Awards and recognition
King was awarded at least fifty honorary degrees from colleges and universities in the U.S. and elsewhere. Besides winning the 1964 Nobel Peace Prize, in 1965 King was awarded the American Liberties Medallion by the American Jewish Committee for his "exceptional advancement of the principles of human liberty. In his acceptance remarks, King said, "Freedom is one thing. You have it all or you are not free. King was also awarded the Pacem in Terris Award, named after a 1963 encyclical letter by Pope John XXIII calling for all people to strive for peace.
In 1966, the Planned Parenthood Federation of America awarded King the Margaret Sanger Award for "his courageous resistance to bigotry and his lifelong dedication to the advancement of social justice and human dignity. King was posthumously awarded the Marcus Garvey Prize for Human Rights by Jamaica in 1968.
In 1971, King was posthumously awarded the Grammy Award for Best Spoken Word Album for his Why I Oppose the War in Vietnam. Six years later, the Presidential Medal of Freedom was awarded to King by Jimmy Carter. King and his wife were also awarded the Congressional Gold Medal in 2004.

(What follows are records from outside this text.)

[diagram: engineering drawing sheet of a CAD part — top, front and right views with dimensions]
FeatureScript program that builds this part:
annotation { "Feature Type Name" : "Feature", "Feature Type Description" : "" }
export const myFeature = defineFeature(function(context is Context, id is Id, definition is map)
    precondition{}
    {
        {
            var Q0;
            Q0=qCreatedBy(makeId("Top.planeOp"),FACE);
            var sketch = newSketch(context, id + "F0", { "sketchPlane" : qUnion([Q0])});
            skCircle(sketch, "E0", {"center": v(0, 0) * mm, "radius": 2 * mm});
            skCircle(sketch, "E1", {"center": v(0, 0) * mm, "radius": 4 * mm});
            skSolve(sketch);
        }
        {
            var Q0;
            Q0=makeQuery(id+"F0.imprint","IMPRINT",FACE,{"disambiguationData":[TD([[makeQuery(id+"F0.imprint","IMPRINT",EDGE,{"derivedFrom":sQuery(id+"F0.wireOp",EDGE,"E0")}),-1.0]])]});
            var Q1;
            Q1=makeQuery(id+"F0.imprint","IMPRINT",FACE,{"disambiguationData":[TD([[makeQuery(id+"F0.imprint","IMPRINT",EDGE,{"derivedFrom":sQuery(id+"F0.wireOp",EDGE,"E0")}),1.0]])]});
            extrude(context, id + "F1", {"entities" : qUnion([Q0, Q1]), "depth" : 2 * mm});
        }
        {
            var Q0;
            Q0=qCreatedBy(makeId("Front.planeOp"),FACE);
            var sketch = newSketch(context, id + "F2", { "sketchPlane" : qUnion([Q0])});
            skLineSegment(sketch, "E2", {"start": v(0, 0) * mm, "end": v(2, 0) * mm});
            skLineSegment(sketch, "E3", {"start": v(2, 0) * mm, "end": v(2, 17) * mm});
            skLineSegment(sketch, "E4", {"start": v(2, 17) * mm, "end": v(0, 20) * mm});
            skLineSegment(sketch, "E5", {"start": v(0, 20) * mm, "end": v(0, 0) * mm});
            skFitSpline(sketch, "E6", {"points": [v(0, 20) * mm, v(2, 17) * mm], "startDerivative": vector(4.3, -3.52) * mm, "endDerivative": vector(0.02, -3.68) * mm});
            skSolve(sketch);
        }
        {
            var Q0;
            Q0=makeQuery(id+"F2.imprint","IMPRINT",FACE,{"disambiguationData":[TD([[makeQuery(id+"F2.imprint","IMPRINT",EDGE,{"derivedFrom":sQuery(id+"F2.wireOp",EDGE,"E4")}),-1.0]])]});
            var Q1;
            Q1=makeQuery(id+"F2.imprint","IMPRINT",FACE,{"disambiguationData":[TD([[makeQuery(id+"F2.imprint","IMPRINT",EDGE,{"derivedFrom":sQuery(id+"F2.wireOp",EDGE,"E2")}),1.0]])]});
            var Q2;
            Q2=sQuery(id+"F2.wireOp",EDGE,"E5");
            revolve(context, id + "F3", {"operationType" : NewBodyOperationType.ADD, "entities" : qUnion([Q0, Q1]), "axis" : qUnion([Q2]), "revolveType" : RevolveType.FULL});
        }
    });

King was second in Gallup's List of Widely Admired People in the 20th century. In 1963 King was named Time Person of the Year and in 2000, King was voted sixth in the Person of the Century poll by the same magazine. King was elected third in the Greatest American contest conducted by the Discovery Channel and AOL.
More than 730 cities in the United States have streets named after King. King County, Washington rededicated its name in his honor in 1986, and changed its logo to an image of his face in 2007. The city government center in Harrisburg, Pennsylvania, is named in honor of King. King is remembered as a martyr by the Episcopal Church in the United States of America (feast day April 4) and the Evangelical Lutheran Church in America (feast day January 15).
In 2002, scholar Molefi Kete Asante listed Martin Luther King, Jr. on his list of 100 Greatest African Americans.